Blue Steel scowled. "You expected us to take this... villian's statement at face value?"
Ms Liberty protested "I'm sure he was doing the right thing under the circumstances! Grandfather, tell them!"
"Marcus." Positron's voice as always was measured and calm. "I realise you're trying to keep the Corps strong and I support that effort, but I've seen nothing presented here but rumours, circumstantial evidence and a crude attempt to back up weak evidence with the still weaker statement of some jailhouse stooge."

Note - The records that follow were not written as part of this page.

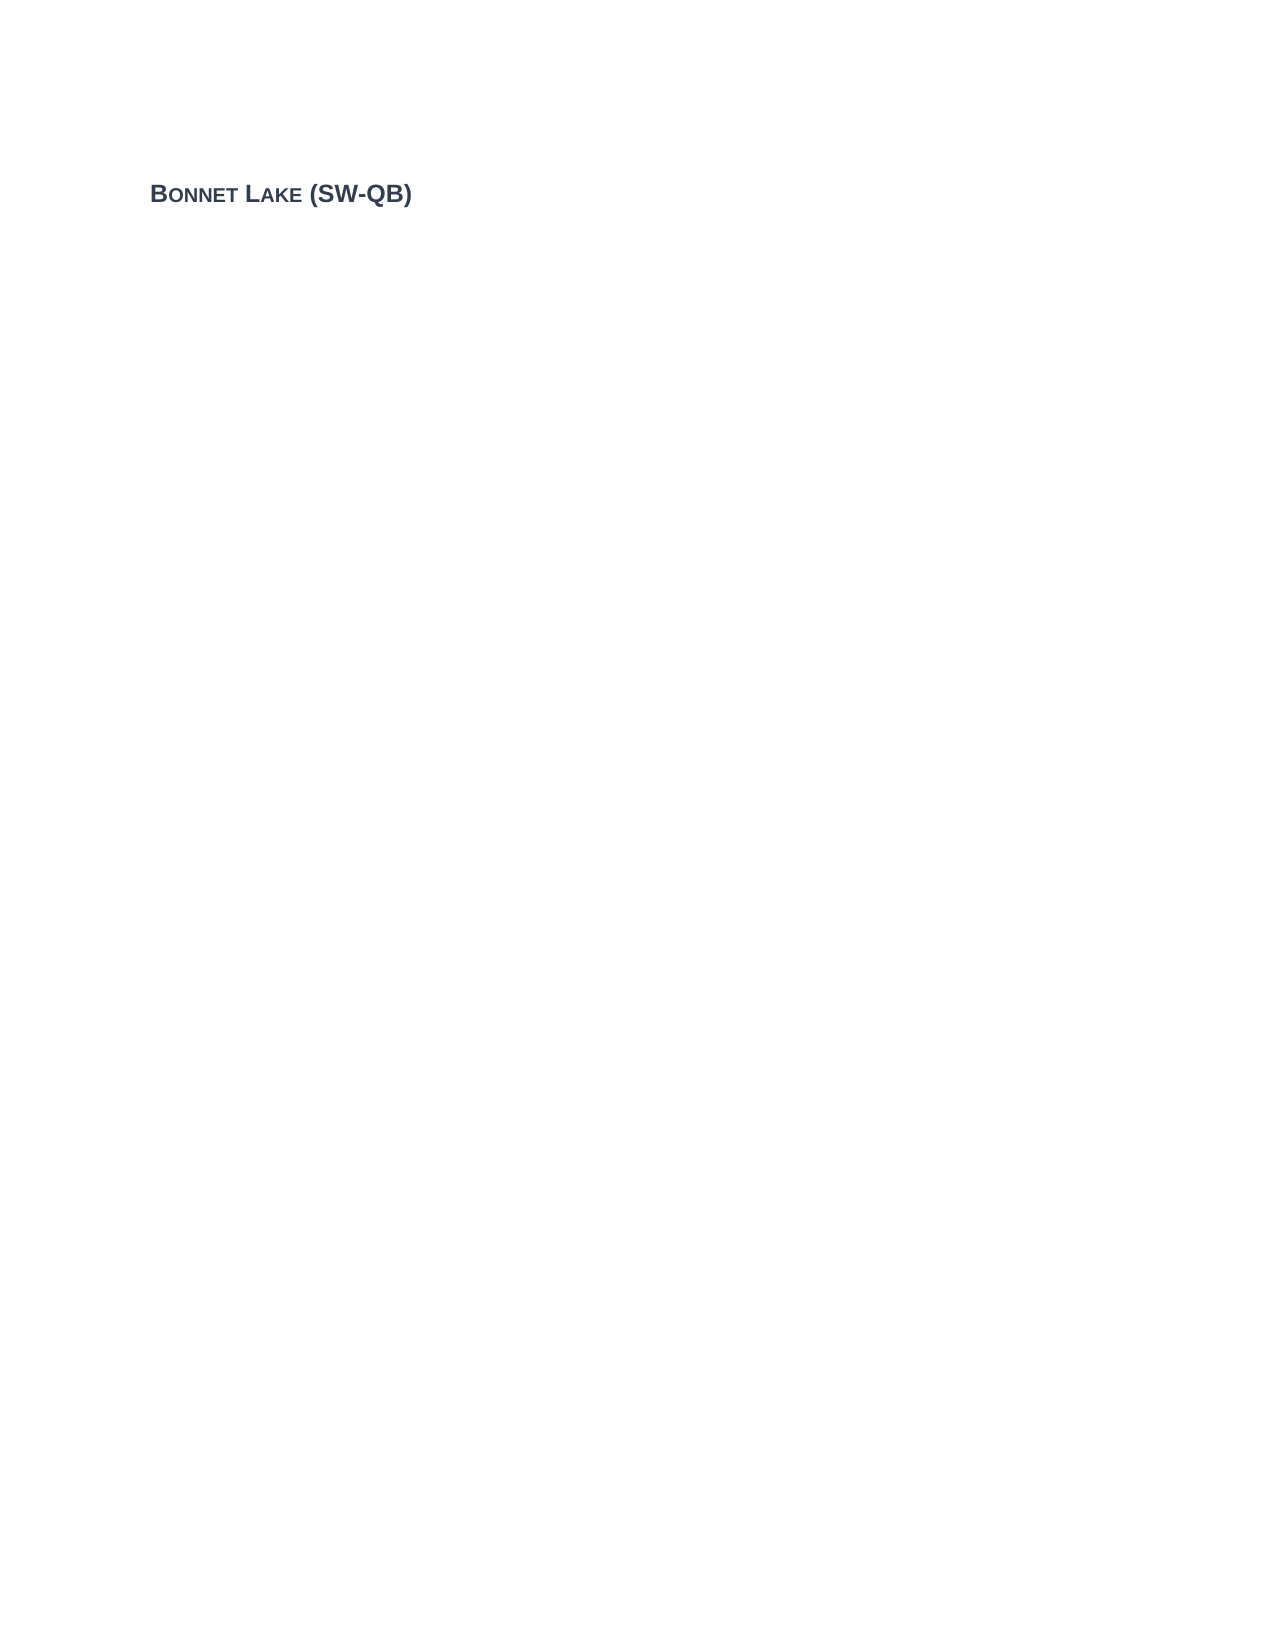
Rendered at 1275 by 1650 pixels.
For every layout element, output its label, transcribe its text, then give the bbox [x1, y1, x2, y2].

subtitle Bonnet Lake (SW-QB) [150, 179, 1125, 207]
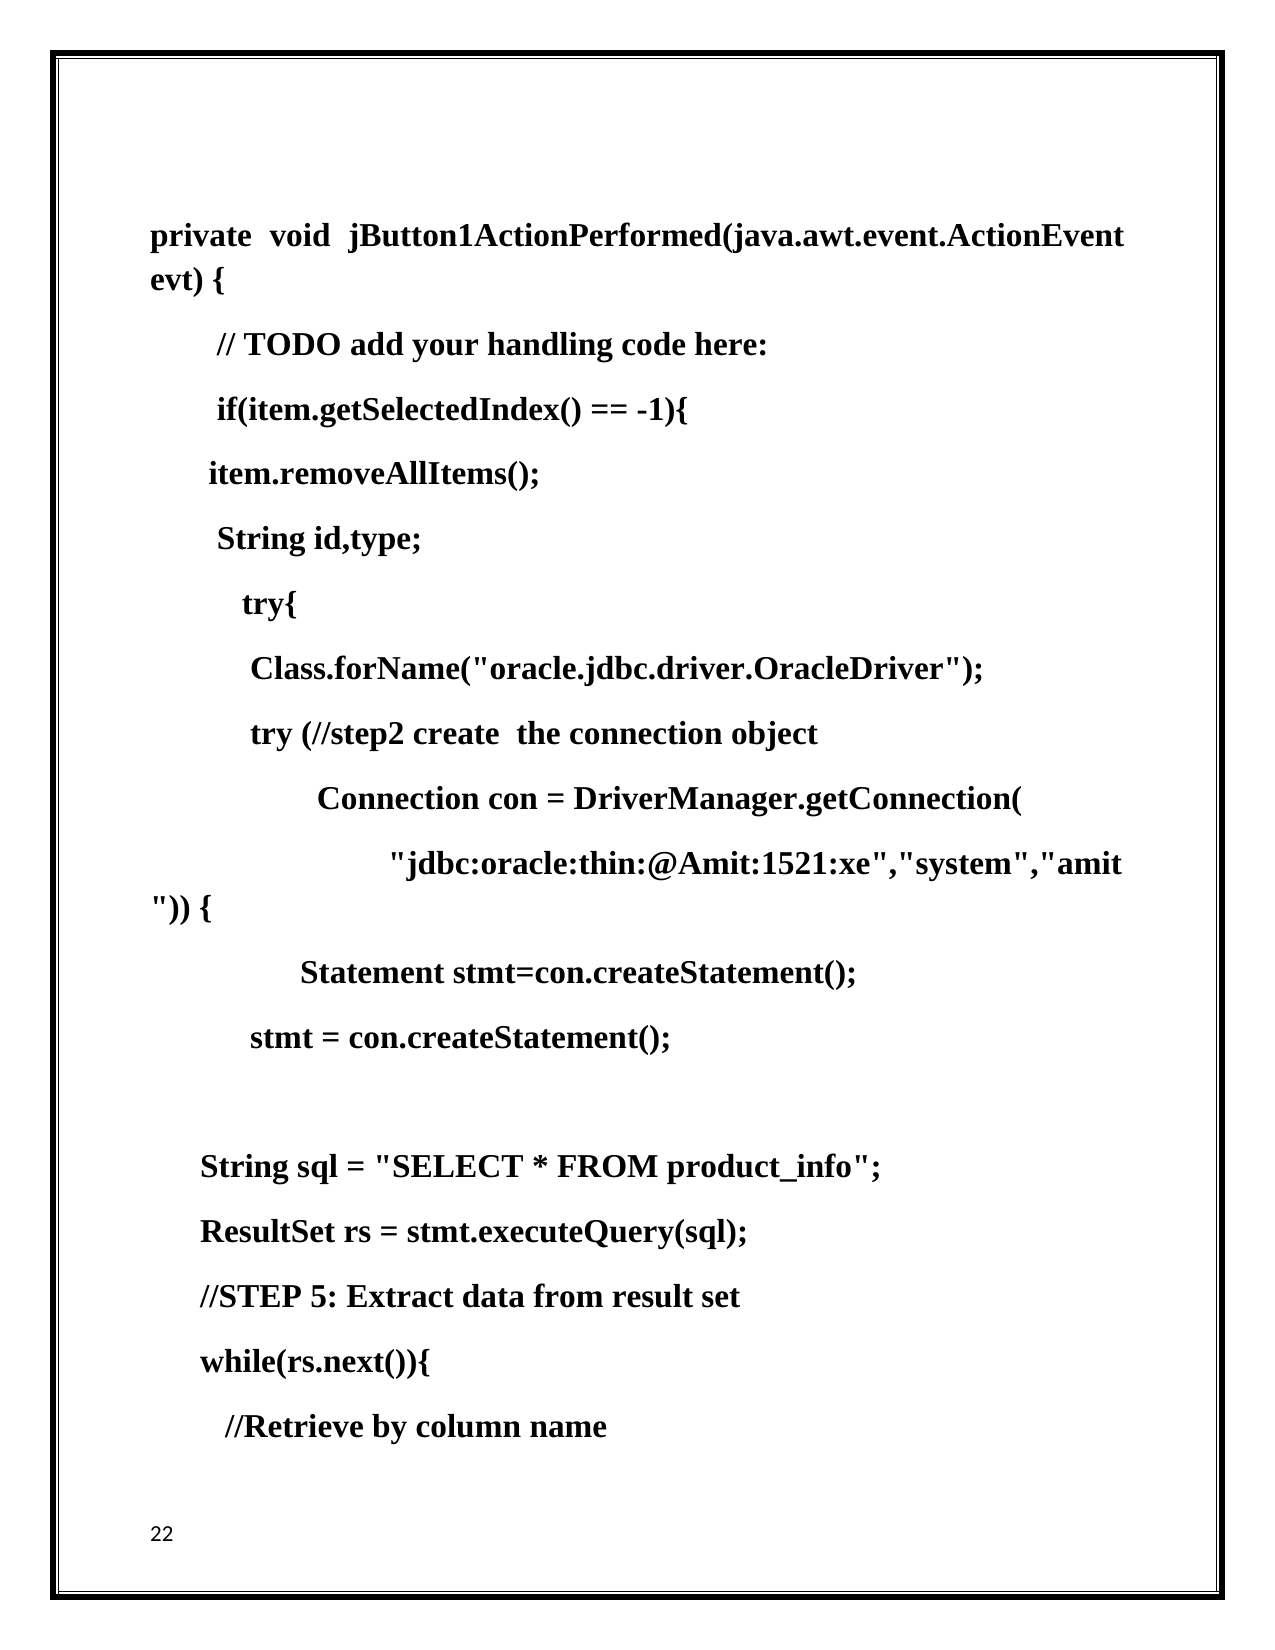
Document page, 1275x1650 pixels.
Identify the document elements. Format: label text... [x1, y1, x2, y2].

text //Retrieve by column name [150, 1406, 1125, 1444]
text Connection con = DriverManager.getConnection( [150, 778, 1125, 816]
text //STEP 5: Extract data from result set [150, 1276, 1125, 1315]
text item.removeAllItems(); [150, 454, 1125, 492]
text Statement stmt=con.createStatement(); [150, 952, 1125, 990]
text try (//step2 create the connection object [150, 713, 1125, 752]
text String sql = "SELECT * FROM product_info"; [150, 1147, 1125, 1185]
text ResultSet rs = stmt.executeQuery(sql); [150, 1212, 1125, 1250]
text try{ [150, 583, 1125, 622]
text Class.forName("oracle.jdbc.driver.OracleDriver"); [150, 648, 1125, 687]
text private void jButton1ActionPerformed(java.awt.event.ActionEvent evt) { [150, 215, 1125, 297]
text stmt = con.createStatement(); [150, 1017, 1125, 1055]
text String id,type; [150, 518, 1125, 557]
text if(item.getSelectedIndex() == -1){ [150, 389, 1125, 427]
text while(rs.next()){ [150, 1341, 1125, 1380]
text "jdbc:oracle:thin:@Amit:1521:xe","system","amit")) { [150, 843, 1125, 925]
text // TODO add your handling code here: [150, 324, 1125, 362]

"Raymond, et tu?" Statesman flopped back into his seat.
Positron held out his hands in a soothing gesture. "Marcus is it possible you're allowing your feelings to affect your judgement? I know - we all know - how you feel about street crime."
"You're damned right you know it!" Statesman growled. "He's common trash. Trash belongs in the gutter."
"Trash like me?" All eyes turned to the deep booming voice . Back Alley Brawler had a reputation for silence at these deliberations. He stood slowly from his position at the end of the table where he always sat because of his size. "My father was a gang enforcer. I came from those gutters. How many generations is it 'til I'm not trash anymore?"
"Michael, I didn't mean..."
"Save it Marcus. I've heard enough. Let's call a vote."